JSON, null and NA

Duncan Temple Lang

University of California at Davis

Department of Statistics


Limitations of JSON regarding the meaning of null

JavaScript Object Notation (JSON) is a convenient format for representing data and facilitates transferring data between applications. It is widely used in different applications, Web services and other contexts. As such, it is useful for R to be able to import and export data in this format. Unfortunately, JSON is a little too simple and cannot faithfully represent all of the types and values in R. Most specifically, there is no way to support NA, Inf or NaN. Typically, these values are represented in JSON as "null". However, that is also used to represent a null object. So there is ambiguity in how we interpret null in JSON. We don't know whether it is NA, NaN, Inf or NULL in R. This many-to-one mapping results in a loss of information.

In spite of the shortcomings of the format, we can still work with JSON. However, how we convert null values to R and how we convert NA values from R is not automatic and uniquely defined. For that reason, the caller must control how these are mapped. We provide some mechanisms to do this in the fromJSON() and toJSON() functions.

When converting R objects to JSON via toJSON(), one can specify how to map NA values to JSON. One provides a value for the parameter .na to control this. For example, suppose we want to transform the R list

x = list(1, 2, NA, c(TRUE, NA, FALSE))

to JSON and want NA values to map to null. We can achieve this with

toJSON(x, .na = "null")

In some applications, we represent a missing value with a fixed number that is unlikely to occur in actual data, e.g. -99999. We can map NA values to such a number with

toJSON(list(1, 2, list(NA)), .na = -99999)

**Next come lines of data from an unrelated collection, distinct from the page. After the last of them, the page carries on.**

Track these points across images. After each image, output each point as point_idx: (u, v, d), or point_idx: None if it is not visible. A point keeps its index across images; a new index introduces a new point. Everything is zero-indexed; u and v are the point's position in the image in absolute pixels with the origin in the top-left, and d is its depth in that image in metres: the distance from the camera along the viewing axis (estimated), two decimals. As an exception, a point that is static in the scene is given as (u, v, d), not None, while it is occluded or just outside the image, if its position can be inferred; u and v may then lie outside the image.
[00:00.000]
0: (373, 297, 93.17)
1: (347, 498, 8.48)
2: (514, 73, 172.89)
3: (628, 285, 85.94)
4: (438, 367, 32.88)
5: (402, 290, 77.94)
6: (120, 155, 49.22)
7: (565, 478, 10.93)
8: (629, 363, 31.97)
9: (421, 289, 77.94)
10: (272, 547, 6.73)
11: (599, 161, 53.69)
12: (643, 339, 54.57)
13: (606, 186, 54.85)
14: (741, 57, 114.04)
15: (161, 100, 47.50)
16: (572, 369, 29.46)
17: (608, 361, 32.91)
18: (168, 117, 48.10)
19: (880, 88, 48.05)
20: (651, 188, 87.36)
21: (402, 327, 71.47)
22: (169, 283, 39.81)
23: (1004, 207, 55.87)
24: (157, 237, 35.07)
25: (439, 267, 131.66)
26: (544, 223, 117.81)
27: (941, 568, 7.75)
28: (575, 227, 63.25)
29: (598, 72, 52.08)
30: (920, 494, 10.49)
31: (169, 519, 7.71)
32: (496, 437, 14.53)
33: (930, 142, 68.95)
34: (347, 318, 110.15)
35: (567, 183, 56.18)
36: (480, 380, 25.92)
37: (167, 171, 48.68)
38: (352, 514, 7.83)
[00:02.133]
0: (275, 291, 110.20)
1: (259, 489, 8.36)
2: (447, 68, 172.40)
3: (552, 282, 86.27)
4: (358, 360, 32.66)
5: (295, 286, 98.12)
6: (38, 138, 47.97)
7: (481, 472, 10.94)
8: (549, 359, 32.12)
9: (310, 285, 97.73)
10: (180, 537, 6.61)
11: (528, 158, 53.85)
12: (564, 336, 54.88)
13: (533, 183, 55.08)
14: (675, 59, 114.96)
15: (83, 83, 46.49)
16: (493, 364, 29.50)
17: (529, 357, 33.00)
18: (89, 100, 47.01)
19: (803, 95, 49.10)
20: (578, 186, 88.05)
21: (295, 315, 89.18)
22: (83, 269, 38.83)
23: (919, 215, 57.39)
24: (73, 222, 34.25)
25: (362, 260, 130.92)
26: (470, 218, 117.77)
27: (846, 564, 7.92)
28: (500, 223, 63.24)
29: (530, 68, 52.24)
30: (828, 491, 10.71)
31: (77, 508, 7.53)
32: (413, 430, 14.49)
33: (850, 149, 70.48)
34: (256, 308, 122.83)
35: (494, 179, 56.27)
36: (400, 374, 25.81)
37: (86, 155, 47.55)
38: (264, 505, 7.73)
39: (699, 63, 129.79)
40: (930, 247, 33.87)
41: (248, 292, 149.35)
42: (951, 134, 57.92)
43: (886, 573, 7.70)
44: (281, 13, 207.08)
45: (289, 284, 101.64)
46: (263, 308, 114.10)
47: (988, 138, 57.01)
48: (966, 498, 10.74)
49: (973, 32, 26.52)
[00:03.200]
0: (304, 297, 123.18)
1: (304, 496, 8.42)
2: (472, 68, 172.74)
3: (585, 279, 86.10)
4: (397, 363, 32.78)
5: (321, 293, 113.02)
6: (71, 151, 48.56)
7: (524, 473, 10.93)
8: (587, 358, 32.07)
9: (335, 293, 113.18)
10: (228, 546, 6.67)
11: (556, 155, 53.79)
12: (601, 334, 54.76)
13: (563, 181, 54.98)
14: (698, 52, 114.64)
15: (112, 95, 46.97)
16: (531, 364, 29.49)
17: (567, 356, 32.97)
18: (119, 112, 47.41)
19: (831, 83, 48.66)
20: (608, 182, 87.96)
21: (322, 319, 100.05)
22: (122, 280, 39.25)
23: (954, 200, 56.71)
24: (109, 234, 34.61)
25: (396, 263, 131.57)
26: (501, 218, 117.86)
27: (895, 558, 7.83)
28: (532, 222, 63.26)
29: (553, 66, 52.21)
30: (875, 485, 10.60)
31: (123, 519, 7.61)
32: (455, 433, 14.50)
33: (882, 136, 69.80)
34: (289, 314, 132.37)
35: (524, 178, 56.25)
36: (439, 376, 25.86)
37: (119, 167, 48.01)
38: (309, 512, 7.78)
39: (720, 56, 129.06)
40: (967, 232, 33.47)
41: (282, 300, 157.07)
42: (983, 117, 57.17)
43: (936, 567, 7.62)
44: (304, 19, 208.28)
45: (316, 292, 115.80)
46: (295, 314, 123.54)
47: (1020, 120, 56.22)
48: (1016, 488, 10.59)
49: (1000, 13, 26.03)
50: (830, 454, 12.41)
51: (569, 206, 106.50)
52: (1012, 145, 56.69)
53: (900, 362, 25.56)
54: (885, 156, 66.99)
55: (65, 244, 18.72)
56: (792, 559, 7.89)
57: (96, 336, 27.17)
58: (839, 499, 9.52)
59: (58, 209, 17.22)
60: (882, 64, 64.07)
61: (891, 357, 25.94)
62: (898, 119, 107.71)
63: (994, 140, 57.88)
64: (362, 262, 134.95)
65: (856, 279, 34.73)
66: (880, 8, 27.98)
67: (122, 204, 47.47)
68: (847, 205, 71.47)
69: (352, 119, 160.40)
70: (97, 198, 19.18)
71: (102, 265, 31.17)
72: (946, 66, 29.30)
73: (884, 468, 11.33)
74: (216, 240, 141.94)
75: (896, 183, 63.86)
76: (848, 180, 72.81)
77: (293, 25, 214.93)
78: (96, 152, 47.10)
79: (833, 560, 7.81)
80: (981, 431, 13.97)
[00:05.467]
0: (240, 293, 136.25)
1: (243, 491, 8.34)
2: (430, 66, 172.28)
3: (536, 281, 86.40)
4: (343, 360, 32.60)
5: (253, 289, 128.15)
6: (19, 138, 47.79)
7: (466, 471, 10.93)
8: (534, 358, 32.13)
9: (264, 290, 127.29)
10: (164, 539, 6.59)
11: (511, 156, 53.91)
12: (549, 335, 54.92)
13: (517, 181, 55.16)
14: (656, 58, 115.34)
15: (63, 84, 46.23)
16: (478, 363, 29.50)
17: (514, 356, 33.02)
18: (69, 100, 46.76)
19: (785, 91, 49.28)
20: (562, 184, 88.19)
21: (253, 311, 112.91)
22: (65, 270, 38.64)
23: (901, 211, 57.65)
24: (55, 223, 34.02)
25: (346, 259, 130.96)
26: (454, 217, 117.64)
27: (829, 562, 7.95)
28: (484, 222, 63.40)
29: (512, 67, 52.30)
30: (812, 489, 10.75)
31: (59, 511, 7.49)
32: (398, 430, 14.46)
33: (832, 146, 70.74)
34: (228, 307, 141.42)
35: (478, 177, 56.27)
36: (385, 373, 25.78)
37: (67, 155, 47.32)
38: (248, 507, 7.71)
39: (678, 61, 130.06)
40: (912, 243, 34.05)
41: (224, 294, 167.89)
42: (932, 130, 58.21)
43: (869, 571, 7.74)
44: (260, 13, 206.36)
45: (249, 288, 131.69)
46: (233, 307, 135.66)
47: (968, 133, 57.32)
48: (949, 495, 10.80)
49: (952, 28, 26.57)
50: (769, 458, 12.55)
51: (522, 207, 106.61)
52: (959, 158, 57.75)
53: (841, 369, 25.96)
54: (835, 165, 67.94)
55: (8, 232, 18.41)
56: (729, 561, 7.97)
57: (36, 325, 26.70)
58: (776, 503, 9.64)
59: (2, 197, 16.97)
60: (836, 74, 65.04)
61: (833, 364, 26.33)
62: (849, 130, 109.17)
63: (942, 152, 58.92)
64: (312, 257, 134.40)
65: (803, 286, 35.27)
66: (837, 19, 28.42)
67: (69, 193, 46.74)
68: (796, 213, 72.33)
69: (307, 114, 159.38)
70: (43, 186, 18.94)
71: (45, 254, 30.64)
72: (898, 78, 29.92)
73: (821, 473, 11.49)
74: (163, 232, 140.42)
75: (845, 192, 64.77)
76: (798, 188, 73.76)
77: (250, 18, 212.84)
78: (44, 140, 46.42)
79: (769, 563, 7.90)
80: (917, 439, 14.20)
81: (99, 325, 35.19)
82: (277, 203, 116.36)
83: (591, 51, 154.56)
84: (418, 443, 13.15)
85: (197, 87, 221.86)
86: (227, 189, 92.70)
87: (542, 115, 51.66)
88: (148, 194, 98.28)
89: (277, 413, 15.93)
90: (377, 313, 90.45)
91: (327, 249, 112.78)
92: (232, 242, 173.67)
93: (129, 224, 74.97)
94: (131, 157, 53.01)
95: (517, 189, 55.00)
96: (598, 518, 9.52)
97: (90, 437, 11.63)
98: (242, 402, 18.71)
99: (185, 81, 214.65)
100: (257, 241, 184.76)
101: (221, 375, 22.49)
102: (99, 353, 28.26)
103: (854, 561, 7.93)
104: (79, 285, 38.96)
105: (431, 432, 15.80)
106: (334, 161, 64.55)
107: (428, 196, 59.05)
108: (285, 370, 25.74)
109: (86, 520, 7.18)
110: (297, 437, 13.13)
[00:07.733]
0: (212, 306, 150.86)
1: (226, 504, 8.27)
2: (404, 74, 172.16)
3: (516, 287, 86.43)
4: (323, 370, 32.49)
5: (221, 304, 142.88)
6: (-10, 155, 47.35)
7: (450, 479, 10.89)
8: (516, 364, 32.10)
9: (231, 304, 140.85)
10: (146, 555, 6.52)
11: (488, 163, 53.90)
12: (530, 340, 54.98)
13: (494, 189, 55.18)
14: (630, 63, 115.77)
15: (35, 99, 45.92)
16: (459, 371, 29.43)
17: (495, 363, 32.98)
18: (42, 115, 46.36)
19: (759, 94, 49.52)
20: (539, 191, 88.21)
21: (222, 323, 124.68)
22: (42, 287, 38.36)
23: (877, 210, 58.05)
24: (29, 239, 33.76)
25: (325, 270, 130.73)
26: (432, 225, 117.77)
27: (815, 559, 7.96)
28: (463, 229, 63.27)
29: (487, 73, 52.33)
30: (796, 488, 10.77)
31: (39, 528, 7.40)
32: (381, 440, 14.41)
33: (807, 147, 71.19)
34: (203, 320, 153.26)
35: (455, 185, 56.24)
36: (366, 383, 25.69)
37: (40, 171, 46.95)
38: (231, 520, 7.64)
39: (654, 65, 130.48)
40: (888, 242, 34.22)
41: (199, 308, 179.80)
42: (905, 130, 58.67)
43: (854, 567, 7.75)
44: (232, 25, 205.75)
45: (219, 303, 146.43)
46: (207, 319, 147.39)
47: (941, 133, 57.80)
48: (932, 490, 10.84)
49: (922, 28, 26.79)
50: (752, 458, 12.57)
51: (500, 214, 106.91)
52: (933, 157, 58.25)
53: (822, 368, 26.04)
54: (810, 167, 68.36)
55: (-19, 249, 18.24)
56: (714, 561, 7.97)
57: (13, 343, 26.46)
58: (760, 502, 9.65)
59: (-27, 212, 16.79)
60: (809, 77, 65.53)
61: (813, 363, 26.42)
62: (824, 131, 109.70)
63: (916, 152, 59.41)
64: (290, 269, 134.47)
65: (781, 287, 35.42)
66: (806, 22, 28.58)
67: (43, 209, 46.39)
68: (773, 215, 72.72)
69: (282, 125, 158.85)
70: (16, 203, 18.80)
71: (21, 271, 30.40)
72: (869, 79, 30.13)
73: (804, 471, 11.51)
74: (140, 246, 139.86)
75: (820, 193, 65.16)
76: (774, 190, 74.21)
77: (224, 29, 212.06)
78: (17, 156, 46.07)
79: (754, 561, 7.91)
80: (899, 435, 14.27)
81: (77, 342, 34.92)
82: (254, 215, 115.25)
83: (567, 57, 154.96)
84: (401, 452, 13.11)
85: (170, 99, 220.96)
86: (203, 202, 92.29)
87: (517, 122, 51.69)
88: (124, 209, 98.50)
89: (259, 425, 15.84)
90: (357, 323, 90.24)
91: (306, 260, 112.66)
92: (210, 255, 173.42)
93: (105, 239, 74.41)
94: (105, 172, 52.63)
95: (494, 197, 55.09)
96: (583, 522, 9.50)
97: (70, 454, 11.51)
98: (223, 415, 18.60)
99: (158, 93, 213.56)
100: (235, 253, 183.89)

Now consider round-tripping NA, e.g.

o = toJSON ( NA )
[1] "[ null ]"
fromJSON( o )
[[1]]
NULL

So we have lost information.

We can correct this loss of information by specifying how to map null values in JSON to R values. We use the nullValue

fromJSON( toJSON ( NA ), nullValue = NA)

Again, here we as the caller of fromJSON() (and also toJSON()) we are providing information about how to transfer the null value from JSON to R. Only we know what it means in this case. If we knew that the null corresponded to Inf, we could specify that:

 fromJSON( "[null]", nullValue = Inf)

Where this mechanism breaks down is when we have multiple null values in our JSON content and they map to different R values, e.g. NULL, NA and NaN. The nullValue parameter is a global replacement for null entries in the JSON. To adaptively process these null entries in a context specific manner, we have to use a customized parser. We can do this by providing an R function as the callback handler for the JSON parser.